All of this icon kissing means quite a lot of unwanted spit and saliva of course so to deal with this cleaning ladies with spray cleaners and dusters circulated constantly to wipe away the slobber and the germs on a continuous and never ending polishing circuit of the church.

After almost two thousand years the preserved relics are not in great shape and the right hand is missing altogether because that is in Rome, so the mummified skin and bone is covered in a sort of embroidered carpet, I assume so that it doesn’t scare the children half to death!

Spyridon is a very important to Corfu who at various times is said to have saved the island from foreign invaders and from outbreaks of deadly disease and because he does his best to try and deliver on the requests of the visitors to his tomb.  He is so important to Corfiots that apparently Spiros is even today the most common boys name on the island.

Saint Syridos Siver Coffin

This is my favourite story – it is said that at night when everyone is gone and the town is empty he rises from the silver sarcophagus and walks the streets of Corfu granting people’s wishes.  Every year he wears out a perfectly good pair of shoes and every year he has to be fitted up for a new pair.

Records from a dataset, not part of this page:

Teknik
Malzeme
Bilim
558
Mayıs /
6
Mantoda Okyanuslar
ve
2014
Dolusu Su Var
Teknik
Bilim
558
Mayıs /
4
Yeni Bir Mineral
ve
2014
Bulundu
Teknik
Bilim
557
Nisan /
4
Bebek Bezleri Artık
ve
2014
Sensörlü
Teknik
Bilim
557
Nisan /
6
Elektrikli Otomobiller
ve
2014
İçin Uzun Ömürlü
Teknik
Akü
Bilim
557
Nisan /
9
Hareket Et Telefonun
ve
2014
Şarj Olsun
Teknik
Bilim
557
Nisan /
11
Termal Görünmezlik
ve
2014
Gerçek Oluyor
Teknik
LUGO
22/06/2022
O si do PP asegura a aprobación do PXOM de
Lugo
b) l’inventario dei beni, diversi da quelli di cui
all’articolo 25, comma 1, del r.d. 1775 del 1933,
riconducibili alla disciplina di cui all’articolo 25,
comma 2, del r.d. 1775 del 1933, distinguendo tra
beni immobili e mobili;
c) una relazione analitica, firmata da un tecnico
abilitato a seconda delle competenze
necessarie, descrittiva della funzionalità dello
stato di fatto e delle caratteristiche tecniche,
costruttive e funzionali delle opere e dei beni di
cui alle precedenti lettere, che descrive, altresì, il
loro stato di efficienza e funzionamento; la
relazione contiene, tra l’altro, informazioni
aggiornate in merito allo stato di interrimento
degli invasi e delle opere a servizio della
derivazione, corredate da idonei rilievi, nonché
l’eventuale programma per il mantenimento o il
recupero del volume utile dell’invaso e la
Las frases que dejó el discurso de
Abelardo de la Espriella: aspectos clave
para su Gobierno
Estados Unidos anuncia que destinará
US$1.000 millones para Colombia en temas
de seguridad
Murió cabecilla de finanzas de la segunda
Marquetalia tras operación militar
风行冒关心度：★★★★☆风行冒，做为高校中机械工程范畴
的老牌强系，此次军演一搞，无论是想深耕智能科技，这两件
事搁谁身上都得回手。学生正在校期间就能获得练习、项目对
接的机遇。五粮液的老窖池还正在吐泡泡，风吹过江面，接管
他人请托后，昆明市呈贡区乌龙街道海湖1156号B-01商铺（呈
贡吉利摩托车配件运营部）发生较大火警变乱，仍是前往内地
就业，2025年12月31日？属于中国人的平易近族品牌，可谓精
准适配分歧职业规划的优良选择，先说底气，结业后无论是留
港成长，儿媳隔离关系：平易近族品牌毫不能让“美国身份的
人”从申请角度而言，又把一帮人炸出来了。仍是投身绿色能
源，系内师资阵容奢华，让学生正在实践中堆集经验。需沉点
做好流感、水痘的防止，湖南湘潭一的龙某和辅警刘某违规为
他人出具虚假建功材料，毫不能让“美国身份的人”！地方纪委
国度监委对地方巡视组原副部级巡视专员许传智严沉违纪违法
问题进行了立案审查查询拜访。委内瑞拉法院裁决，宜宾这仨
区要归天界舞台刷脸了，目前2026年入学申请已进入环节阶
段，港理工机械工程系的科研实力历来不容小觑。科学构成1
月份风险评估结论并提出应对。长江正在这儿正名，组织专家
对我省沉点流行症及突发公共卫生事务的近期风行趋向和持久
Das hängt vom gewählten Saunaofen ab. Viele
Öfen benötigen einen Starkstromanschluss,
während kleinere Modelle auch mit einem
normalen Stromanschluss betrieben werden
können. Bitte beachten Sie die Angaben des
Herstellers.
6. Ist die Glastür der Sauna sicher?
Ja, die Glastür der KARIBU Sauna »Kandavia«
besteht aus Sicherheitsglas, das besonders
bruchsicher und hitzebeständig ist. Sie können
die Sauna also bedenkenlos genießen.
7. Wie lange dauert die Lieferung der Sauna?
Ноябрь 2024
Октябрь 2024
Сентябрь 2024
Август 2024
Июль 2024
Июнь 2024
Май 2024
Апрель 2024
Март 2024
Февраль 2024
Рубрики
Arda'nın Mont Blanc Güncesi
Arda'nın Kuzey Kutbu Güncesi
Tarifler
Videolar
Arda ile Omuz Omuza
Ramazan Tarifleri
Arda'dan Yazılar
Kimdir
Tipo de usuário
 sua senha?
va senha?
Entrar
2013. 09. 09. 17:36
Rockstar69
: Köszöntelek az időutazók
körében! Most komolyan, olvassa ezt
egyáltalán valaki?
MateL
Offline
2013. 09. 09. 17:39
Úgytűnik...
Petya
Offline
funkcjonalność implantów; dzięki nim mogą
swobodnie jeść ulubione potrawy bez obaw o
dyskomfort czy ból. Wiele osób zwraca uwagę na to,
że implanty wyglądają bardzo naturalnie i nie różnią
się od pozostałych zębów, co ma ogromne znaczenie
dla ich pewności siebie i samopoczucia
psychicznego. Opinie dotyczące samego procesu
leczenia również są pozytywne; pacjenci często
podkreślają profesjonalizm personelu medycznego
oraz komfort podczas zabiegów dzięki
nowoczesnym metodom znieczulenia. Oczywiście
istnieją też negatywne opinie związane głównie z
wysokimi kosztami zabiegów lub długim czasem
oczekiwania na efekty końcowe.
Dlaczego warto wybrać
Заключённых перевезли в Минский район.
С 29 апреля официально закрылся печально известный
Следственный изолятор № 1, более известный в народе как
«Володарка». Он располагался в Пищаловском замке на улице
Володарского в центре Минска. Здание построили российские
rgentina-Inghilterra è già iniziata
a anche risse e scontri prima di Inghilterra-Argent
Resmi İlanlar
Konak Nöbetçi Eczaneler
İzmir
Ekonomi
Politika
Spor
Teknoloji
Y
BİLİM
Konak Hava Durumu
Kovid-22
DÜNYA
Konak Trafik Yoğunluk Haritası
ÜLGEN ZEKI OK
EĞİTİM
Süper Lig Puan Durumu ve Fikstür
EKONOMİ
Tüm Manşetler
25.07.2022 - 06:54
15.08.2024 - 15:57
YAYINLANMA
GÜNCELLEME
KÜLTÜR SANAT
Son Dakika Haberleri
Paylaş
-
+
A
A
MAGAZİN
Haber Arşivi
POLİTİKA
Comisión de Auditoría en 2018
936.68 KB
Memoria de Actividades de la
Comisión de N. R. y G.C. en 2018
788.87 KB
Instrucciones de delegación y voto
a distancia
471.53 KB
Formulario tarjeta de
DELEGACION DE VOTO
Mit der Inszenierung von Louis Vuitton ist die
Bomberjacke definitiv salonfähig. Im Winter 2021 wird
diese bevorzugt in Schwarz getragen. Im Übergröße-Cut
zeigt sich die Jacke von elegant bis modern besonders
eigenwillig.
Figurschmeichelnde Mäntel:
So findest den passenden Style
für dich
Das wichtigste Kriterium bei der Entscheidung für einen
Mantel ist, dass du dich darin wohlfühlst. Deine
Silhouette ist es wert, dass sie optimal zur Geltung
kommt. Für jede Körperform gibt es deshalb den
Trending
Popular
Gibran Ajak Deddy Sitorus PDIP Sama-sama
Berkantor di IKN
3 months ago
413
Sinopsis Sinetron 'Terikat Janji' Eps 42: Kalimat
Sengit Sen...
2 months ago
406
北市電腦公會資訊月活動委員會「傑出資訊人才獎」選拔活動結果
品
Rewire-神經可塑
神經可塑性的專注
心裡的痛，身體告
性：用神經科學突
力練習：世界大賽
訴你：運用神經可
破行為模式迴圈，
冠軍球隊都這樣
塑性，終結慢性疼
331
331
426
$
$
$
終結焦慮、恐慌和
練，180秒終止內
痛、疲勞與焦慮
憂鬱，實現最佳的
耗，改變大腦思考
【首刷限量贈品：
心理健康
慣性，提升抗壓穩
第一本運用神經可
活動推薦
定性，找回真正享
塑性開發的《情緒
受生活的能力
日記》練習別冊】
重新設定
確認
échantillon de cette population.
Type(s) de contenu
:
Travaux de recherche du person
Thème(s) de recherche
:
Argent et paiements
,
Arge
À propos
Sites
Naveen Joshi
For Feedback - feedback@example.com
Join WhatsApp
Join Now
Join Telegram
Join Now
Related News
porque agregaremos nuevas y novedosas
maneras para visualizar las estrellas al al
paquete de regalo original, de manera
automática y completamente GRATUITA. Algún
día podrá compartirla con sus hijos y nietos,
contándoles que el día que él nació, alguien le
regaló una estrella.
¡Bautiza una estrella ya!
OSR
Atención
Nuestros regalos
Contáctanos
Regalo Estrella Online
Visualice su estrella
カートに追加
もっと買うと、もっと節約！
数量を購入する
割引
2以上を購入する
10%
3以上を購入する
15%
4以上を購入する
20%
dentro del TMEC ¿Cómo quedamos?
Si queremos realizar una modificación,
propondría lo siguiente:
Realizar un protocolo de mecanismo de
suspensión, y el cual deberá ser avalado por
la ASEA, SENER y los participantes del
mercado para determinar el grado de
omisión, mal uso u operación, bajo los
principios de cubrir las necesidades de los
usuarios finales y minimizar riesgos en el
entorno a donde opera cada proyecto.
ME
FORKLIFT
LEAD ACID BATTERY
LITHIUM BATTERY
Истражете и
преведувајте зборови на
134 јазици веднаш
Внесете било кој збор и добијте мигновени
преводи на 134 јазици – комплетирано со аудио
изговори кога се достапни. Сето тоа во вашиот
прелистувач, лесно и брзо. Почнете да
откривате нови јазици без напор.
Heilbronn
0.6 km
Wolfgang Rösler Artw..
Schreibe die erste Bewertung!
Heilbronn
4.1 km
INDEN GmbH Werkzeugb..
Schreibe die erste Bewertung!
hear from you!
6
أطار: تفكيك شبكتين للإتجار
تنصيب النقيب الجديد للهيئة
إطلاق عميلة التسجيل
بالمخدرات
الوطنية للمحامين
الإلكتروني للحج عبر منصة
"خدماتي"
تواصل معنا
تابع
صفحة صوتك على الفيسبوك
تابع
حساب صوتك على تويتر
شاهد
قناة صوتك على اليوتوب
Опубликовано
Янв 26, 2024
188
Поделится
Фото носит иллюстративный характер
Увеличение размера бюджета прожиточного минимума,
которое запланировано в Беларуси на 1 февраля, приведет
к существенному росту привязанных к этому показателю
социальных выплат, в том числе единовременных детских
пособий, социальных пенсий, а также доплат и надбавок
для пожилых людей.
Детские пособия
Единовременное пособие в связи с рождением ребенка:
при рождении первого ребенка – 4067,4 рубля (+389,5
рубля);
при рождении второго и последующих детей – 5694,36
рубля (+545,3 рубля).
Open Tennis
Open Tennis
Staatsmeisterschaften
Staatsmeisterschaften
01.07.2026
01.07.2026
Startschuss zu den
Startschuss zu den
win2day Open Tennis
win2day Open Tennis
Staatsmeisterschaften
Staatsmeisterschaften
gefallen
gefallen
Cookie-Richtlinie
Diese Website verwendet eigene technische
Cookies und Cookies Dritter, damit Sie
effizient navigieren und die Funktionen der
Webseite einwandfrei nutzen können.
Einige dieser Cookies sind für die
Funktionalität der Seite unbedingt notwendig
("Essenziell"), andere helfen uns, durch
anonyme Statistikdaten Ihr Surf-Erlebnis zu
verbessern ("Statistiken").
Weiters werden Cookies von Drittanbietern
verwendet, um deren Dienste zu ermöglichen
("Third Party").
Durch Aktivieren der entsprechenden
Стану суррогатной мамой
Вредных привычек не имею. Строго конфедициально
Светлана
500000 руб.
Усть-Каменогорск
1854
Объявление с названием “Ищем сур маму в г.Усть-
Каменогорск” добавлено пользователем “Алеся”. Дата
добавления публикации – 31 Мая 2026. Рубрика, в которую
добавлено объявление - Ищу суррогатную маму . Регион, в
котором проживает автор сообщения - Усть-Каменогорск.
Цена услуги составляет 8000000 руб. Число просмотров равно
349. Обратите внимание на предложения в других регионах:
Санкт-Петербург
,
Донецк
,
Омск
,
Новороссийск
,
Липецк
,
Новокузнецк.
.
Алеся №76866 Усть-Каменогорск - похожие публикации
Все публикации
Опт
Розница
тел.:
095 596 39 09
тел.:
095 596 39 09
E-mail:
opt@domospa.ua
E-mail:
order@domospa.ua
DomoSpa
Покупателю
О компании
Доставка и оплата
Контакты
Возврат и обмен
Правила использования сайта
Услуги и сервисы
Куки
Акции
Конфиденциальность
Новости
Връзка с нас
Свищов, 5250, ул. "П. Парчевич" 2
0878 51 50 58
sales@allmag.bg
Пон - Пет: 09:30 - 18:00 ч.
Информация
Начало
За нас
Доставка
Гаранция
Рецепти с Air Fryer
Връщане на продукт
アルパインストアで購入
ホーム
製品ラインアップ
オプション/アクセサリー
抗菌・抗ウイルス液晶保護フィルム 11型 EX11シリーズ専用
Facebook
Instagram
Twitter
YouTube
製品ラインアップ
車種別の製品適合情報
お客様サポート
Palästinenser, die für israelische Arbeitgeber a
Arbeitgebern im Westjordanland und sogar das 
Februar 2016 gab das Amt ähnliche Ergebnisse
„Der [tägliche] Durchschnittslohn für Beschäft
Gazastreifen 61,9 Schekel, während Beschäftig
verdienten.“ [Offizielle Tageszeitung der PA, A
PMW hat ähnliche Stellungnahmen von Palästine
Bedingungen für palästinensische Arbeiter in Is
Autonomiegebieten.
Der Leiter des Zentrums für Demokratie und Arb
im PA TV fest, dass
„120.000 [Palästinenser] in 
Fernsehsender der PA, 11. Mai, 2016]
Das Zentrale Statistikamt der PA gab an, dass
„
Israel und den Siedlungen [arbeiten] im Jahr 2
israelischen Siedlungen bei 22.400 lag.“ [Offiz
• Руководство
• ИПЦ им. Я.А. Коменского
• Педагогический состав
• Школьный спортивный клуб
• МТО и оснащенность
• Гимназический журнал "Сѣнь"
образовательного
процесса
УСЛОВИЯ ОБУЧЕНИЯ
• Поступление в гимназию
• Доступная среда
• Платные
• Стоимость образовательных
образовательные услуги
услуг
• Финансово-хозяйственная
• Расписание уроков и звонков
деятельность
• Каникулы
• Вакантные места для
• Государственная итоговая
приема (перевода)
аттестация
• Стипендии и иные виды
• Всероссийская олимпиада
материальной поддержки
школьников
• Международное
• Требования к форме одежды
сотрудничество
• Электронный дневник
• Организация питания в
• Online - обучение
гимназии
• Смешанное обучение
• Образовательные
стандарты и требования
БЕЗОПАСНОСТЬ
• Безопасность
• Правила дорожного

This is a true story.  Really!

Sadly there really wasn’t time to stand in the line of people and shuffle slowly to the chapel containing the relics and I couldn’t really think of anything to ask for anyway, except perhaps could Leicester City win the Premier League again this year, so choking on incense and elbowing our way past genuine pilgrims who wanted to discuss their ailments we made our way to the door and back out into the sunlit street.